Dès la publication de photos de la peinture antisémite avec Jacques Attali sur les réseaux sociaux, plusieurs associations juives, responsables politiques et internautes avaient dénoncé le caractère discriminatoire et complotiste de la peinture et demandé son retrait.

Dans un premier temps, la mairie d’Avignon avait demandé l’effacement de la peinture au Grand Avignon, propriétaire du bâtiment sur lequel elle a été peinte, au parking des Italiens.

Mais le Grand Avignon et la ville d’Avignon avaient finalement estimé que « chacun pouvait interpréter l’image comme il veut, puisqu’il n’y a pas de mot sur ce mur », et qu’il n’y avait donc pas lieu de procéder à son effacement.

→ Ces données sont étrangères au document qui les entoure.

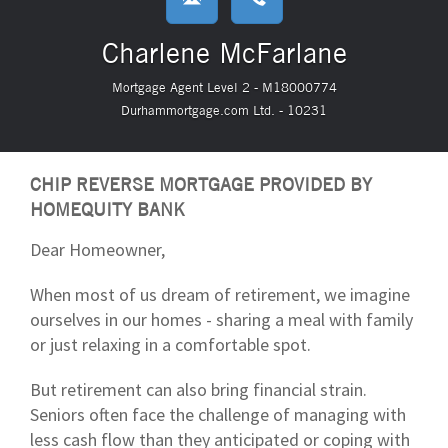
Charlene McFarlane
Mortgage Agent Level 2 - M18000774
Durhammortgage.com Ltd. - 10231
CHIP REVERSE MORTGAGE PROVIDED BY
HOMEQUITY BANK
Dear Homeowner,
When most of us dream of retirement, we imagine
ourselves in our homes - sharing a meal with family
or just relaxing in a comfortable spot.
But retirement can also bring financial strain.
Seniors often face the challenge of managing with
less cash flow than they anticipated or coping with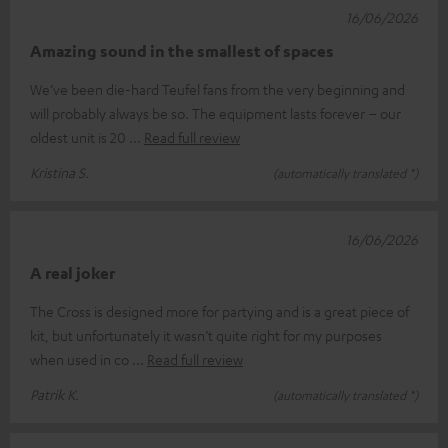
16/06/2026
Amazing sound in the smallest of spaces
We’ve been die-hard Teufel fans from the very beginning and
will probably always be so. The equipment lasts forever – our
oldest unit is 20
Read full review
Kristina S.
(automatically translated *)
16/06/2026
A real joker
The Cross is designed more for partying and is a great piece of
kit, but unfortunately it wasn’t quite right for my purposes
when used in co
Read full review
Patrik K.
(automatically translated *)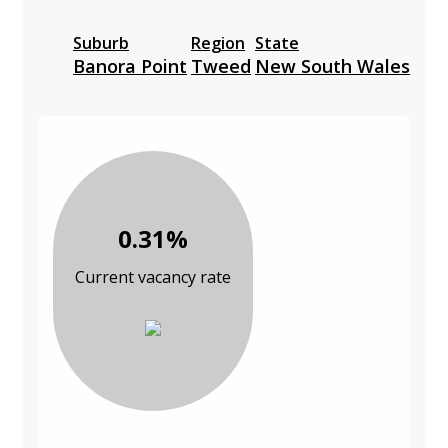
Suburb
Region
State
Banora Point
Tweed
New South Wales
0.31%
Current vacancy rate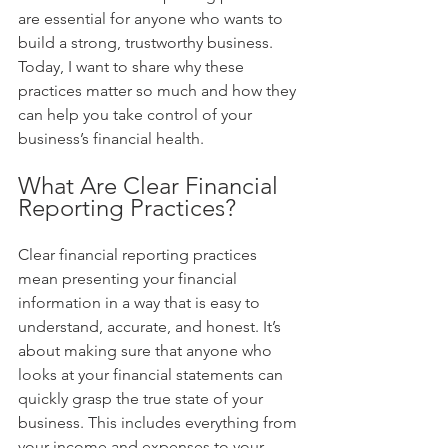
are essential for anyone who wants to 
build a strong, trustworthy business. 
Today, I want to share why these 
practices matter so much and how they 
can help you take control of your 
business’s financial health.
What Are Clear Financial 
Reporting Practices?
Clear financial reporting practices 
mean presenting your financial 
information in a way that is easy to 
understand, accurate, and honest. It’s 
about making sure that anyone who 
looks at your financial statements can 
quickly grasp the true state of your 
business. This includes everything from 
your income and expenses to your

Le Grand Avignon et la ville avaient dit « vouloir ainsi respecter la liberté d’expression », alors que la fachosphère applaudissait la décision.

Finalement, la fresque antisémite avait été recouverte de peinture par des jeunes de la ville, puis avait enfin été effacée dans les règles de l’art, et recouverte de blanc, par une entreprise mandatée par le Grand Avignon, avant la peinture de chaton fin août.